◆ Request:
In the listing, some lines may hold the string "talip"; report how many do, as a bare number.

◆ Study material:
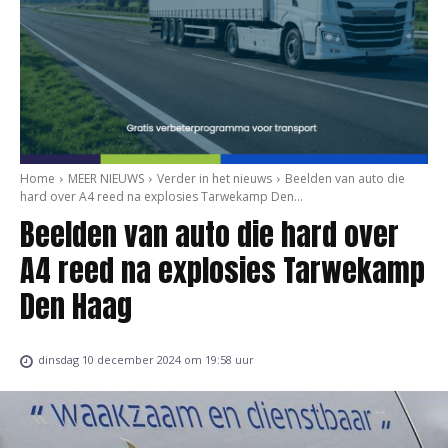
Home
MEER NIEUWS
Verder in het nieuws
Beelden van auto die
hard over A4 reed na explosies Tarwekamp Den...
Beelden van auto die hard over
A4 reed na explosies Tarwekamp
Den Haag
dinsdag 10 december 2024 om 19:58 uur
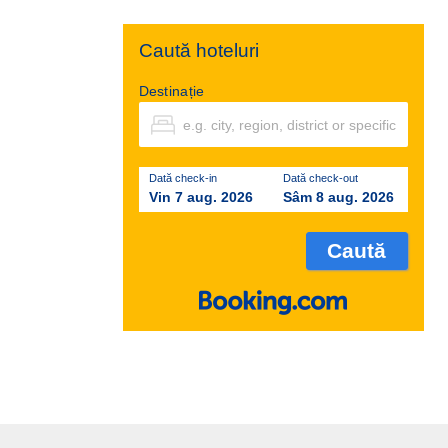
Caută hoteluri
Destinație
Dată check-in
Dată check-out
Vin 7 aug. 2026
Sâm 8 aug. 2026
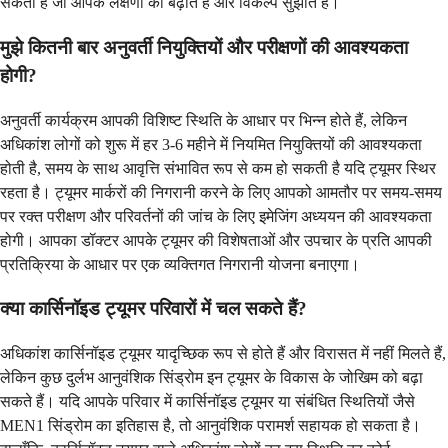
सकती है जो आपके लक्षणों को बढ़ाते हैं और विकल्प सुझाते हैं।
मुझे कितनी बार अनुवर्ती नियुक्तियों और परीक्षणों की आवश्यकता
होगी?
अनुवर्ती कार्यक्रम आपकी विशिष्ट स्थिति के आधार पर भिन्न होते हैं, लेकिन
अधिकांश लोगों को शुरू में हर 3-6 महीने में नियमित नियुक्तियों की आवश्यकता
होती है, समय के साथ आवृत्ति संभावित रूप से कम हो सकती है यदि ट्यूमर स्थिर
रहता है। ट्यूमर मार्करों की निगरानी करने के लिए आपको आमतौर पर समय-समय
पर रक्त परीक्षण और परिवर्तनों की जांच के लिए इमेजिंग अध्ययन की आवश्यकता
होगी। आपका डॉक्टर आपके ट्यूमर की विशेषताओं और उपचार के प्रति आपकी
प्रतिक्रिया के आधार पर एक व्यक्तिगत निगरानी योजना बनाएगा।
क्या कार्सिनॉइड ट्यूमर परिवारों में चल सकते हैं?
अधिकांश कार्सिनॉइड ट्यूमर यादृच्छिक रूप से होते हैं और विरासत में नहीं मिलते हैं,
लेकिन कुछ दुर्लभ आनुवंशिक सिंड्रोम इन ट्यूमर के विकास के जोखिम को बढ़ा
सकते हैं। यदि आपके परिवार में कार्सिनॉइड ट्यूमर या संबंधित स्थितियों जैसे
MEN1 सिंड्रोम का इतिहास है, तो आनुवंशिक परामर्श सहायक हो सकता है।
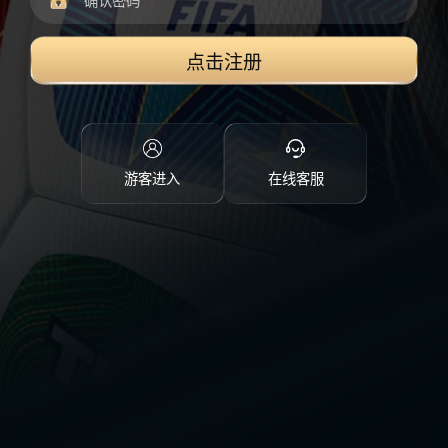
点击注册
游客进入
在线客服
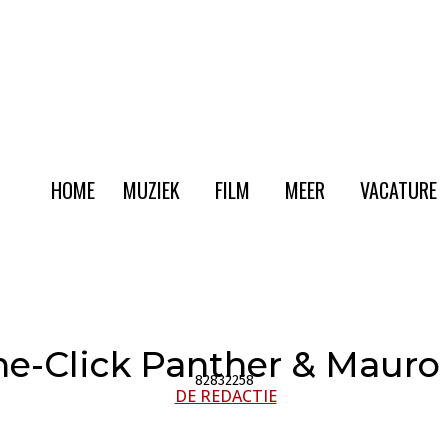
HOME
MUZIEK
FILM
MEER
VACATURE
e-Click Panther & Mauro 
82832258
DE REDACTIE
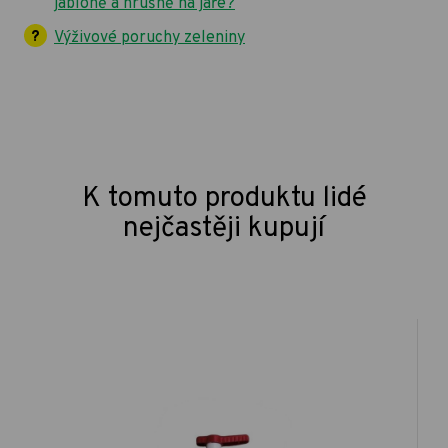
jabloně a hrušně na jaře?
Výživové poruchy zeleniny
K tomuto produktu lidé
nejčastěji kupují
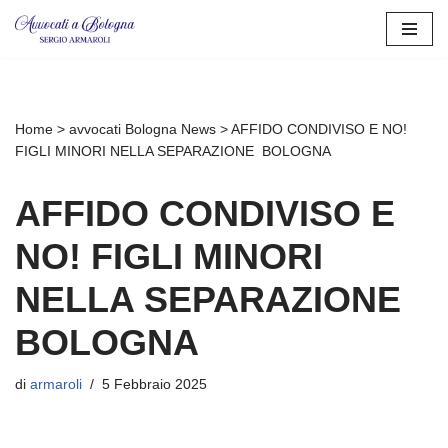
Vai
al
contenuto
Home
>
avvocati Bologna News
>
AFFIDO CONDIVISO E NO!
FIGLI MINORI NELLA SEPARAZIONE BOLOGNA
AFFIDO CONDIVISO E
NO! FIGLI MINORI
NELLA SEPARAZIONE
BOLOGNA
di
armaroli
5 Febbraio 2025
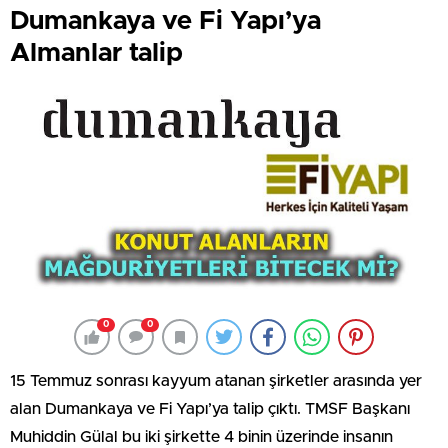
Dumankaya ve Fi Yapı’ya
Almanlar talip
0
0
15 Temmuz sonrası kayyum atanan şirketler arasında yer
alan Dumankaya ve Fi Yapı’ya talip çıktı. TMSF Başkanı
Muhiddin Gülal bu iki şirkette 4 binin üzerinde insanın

◆ Solution to this exercise:
2